# Differene between Texas Eagle and Sunset Limited



## crossties1 (Mar 17, 2010)

I wanted to know if there is a difference between riding Sunset Limited or Texas Eagle. In my searching I am given an option for either ticket, same departing city, same time, same destination. Though the coach ticket is the same price, the roomettes are at least $100 more on the Sunset ticket. I feel like I am not considering something that would make the one so much more valuable than the other.


----------



## savoirfaire (Mar 17, 2010)

Here's the trick...between San Antonio and Los Angeles, they are the same train on days where the Sunset Limited is running.
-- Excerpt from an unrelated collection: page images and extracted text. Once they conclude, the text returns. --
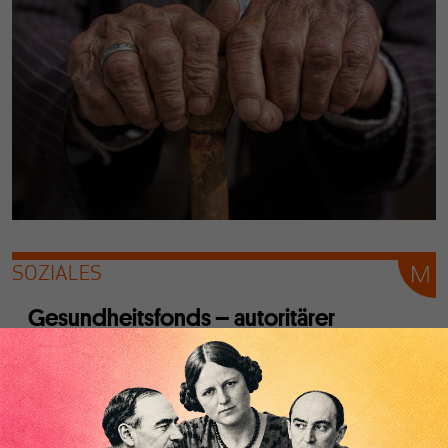
SOZIALES
Gesundheitsfonds – autoritärer
Neoliberalismus?
Von
Hartmut Reiners
Der Gesundheitsfonds sei Werkzeug eines „autoritären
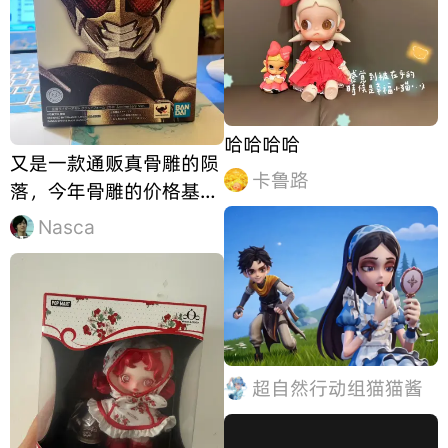
哈哈哈哈
又是一款通贩真骨雕的陨
卡鲁路
落，今年骨雕的价格基本
除开天帝迪迦以外意外地
Nasca
都跌回了原价甚至破发
（雪山套凯撒这些被“寄
予厚望”的产品） 这款也
不例外，首先就是十年牢
素体，其次就是主体三种
金色的使用，再加上品控
超自然行动组猫猫酱
的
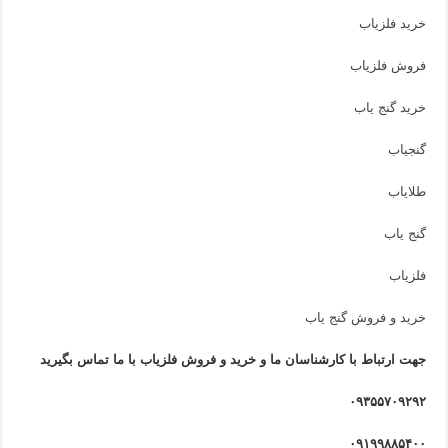
خرید فلزیاب
فروش فلزیاب
خرید گنج یاب
گنجیاب
طلایاب
گنج یاب
فلزیاب
خرید و فروش گنج یاب
جهت ارتباط با کارشناسان ما و خرید و فروش فلزیاب با ما تماس بگیرید
۰۹۳۵۵۷۰۹۲۹۲
۰۹۱۹۹۸۸۵۴۰۰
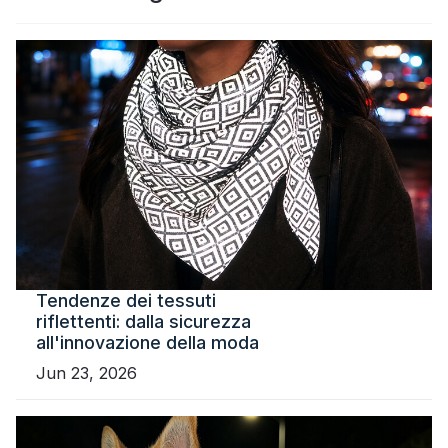
Certificato
Catalogare
Video
Contatto
Tendenze dei tessuti
riflettenti: dalla sicurezza
all'innovazione della moda
Jun 23, 2026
They join and/or separate at San Antonio depending on the direction. So, book whichever is the lowest fare, and you're good!

Hope this helps!

-Sav


----------



## amtrakwolverine (Mar 17, 2010)

the texas eagle itself only goes from chi to san. 3 days a week they take 1 sleeper and 1 coach and add it to the sunset limited which continues to LAUS.


----------



## boxcar479 (Mar 17, 2010)

I am taking a trip next week from Ft. Worth to LAX.I had the same question,except I found just the opposite about the pricing the #421 Texas eagle was higher than the #1Sunset Lmtd. out of San Antonio. Another member of this forum pointed out that the#421 has a dedicated run from Chicago to LAX On Mon., Wed., & Fri. On the #421 you Can stay overnite on the train and continue on to Lax at 5:40 am the next morning w/o having to leave the train. But if you took the #21Texas Eagle you would have to get off the train when it arrives in San Antonio and re-board early in the a.m. for a 5:40 a.m. departure and then continue on to LAX. Since the #421 runs frpm CHI- LAX the rooms on that train are at a premium,but if you keep checking daily you mite find a deal


----------



## the_traveler (Mar 17, 2010)

As said, they run together between SAS and LAX. Due to the limitations of Arrow (the reservation system) They must sell the seats and room for each "train" separately. That is why you may see different fares.

Chose the lowest fares if offered between the same cities. (Note the above if it involves #421 or #422.) If you insist on spending more money, send the difference to me! 

An example of mine from last year: I had an AGR award from Ontario, CA (ONA) to CHI on train #422. I had a choice of LAX-ONA on train #2 for $10 or on #422 for $19. Which do you think I chose? :huh:


----------



## AAARGH! (Mar 18, 2010)

the_traveler said:


> An example of mine from last year: I had an AGR award from Ontario, CA (ONA) to CHI on train #422. I had a choice of LAX-ONA on train #2 for $10 or on #422 for $19. Which do you think I chose? :huh:


Obviously the $19 fare so you could get more AGR miles. Duh! :unsure:


----------



## daveyb99 (Mar 18, 2010)

AAARGH! said:


> the_traveler said:
> 
> 
> > An example of mine from last year: I had an AGR award from Ontario, CA (ONA) to CHI on train #422. I had a choice of LAX-ONA on train #2 for $10 or on #422 for $19. Which do you think I chose? :huh:
> ...


Actually it is the same points. Minumum of 100 points per trip - therefore must be over $50 to make anything above 100.


----------



## AAARGH! (Mar 18, 2010)

daveyb99 said:


> AAARGH! said:
> 
> 
> > the_traveler said:
> ...


No, but he does get 18 more points if he uses his AGR credit card!


----------



## the_traveler (Mar 18, 2010)

AAARGH! said:


> No, but he does get 18 more points if he uses his AGR credit card!


Don't forget I'm CHEAP, CHEAP, CHEAP!  :lol:


----------



## GG-1 (Mar 18, 2010)

the_traveler said:


> AAARGH! said:
> 
> 
> > No, but he does get 18 more points if he uses his AGR credit card!
> ...


OK you are a Cheep Bird :lol: :ROTFLOL:

Aloha


----------